**Work to be completed:** Find the word "stunning" below. Copy each line that has it.

(Saved data entries)
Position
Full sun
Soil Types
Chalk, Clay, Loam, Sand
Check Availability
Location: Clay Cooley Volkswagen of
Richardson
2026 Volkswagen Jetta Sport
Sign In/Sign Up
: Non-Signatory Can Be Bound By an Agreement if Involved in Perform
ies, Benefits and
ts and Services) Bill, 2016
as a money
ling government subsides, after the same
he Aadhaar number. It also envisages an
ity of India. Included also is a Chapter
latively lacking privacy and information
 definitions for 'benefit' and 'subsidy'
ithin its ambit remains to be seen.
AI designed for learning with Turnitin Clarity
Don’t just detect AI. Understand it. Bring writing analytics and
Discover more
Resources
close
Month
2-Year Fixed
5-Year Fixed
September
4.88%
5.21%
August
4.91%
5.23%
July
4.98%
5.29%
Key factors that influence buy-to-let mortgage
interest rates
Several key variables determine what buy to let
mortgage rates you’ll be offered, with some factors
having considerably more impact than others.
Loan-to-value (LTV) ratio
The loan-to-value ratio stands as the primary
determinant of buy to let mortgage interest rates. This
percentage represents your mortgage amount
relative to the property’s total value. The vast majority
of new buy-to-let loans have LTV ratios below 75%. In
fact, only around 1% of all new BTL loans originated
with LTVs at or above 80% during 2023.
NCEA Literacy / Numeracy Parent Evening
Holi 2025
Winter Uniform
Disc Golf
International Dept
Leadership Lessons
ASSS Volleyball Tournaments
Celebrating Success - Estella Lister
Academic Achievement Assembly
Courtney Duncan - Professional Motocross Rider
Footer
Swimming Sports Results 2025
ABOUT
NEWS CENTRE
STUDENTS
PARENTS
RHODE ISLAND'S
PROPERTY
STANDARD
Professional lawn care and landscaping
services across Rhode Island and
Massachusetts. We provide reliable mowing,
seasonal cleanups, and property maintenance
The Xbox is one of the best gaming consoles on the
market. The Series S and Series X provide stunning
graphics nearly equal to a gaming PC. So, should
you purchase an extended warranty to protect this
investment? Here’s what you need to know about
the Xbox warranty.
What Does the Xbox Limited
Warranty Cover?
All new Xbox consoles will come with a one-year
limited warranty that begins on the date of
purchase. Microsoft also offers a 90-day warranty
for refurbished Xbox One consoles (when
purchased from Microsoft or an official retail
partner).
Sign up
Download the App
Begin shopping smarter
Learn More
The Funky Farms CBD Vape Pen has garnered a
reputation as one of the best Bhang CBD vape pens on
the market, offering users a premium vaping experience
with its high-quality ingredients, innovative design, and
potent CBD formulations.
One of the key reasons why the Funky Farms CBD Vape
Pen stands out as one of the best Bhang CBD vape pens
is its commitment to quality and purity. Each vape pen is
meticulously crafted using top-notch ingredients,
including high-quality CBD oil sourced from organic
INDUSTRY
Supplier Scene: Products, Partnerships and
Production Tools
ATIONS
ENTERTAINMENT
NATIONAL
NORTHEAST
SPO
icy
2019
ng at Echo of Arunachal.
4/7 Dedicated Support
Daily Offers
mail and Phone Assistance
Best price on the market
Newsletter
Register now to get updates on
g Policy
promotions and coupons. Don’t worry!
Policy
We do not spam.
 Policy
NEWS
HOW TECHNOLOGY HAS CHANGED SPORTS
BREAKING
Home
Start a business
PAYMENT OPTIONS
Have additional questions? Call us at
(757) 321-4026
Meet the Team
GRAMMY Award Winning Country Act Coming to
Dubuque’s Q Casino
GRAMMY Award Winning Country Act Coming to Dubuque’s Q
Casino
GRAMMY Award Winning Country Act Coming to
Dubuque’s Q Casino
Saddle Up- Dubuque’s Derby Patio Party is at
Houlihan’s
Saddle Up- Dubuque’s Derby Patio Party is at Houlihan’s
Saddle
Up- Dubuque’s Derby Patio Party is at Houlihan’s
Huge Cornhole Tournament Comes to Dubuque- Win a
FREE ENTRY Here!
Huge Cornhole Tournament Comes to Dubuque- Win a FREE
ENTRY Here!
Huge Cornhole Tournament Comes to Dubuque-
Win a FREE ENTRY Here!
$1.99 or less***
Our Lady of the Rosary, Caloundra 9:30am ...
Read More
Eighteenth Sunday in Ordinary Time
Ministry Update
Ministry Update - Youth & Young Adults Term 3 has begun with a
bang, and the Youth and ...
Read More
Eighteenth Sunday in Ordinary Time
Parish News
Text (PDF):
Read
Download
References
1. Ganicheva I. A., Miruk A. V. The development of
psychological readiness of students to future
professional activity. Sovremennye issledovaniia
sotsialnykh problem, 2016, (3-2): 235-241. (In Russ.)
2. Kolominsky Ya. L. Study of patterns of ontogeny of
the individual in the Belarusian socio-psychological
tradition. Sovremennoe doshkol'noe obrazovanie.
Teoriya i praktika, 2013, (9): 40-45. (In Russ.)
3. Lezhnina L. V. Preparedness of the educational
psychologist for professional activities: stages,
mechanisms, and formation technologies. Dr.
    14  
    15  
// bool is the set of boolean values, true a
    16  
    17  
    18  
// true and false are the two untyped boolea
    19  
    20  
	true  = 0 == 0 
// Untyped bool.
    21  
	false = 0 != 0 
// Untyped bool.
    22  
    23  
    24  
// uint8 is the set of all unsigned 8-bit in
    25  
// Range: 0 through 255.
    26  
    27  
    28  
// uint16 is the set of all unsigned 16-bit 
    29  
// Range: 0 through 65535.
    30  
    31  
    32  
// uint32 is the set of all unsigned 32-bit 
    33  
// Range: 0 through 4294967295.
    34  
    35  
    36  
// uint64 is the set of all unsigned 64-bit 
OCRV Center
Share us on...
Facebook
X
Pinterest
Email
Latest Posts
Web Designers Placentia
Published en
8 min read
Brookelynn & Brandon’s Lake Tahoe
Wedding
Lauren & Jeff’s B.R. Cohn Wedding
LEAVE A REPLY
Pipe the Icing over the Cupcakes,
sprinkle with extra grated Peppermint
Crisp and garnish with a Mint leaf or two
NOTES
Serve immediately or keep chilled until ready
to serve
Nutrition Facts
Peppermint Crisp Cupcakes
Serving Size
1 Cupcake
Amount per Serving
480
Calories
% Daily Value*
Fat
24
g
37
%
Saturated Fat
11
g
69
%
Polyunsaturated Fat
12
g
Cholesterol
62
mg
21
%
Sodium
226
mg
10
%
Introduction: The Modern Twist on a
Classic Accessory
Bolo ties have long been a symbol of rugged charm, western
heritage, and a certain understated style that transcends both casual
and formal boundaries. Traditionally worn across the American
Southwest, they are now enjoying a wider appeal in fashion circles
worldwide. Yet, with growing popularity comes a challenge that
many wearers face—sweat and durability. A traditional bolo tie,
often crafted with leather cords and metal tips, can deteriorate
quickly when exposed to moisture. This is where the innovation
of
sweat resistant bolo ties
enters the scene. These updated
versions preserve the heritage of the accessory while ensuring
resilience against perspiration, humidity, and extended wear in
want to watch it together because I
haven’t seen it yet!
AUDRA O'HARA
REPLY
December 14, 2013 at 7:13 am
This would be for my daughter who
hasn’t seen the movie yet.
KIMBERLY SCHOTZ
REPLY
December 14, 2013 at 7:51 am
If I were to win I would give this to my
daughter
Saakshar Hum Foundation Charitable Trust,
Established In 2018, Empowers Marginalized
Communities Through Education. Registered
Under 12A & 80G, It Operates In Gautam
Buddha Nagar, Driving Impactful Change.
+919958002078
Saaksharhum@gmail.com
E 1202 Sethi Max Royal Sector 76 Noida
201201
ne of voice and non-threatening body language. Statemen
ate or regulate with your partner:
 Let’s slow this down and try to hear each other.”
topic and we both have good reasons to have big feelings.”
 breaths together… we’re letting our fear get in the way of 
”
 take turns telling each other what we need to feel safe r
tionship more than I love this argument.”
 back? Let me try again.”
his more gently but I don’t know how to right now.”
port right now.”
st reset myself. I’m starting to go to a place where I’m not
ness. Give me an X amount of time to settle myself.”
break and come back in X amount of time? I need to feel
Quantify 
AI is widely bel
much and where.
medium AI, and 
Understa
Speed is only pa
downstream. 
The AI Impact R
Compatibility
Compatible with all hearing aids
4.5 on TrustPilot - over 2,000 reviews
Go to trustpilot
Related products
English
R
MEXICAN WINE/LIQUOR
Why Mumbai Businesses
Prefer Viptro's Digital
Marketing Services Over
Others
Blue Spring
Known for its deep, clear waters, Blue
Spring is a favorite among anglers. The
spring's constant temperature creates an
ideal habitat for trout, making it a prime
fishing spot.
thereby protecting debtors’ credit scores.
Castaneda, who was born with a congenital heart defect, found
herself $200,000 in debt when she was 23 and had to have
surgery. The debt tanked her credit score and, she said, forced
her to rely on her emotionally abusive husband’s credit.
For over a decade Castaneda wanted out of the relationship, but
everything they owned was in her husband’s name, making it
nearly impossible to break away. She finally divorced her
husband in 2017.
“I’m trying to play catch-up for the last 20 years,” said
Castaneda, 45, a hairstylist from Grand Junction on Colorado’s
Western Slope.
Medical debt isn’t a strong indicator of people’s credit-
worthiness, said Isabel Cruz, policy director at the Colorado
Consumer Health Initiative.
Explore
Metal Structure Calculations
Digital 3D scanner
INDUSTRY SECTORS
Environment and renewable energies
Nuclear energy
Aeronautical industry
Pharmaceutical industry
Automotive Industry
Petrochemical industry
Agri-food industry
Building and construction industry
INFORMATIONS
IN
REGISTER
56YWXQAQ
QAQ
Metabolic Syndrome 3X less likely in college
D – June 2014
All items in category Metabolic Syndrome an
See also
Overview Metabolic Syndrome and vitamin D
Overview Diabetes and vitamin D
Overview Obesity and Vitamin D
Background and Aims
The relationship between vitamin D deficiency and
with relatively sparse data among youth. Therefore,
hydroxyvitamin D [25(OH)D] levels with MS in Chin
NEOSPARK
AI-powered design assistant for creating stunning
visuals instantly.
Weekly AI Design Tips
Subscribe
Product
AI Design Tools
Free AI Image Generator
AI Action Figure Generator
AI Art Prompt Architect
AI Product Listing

**Written reply:**
market. The Series S and Series X provide stunning
AI-powered design assistant for creating stunning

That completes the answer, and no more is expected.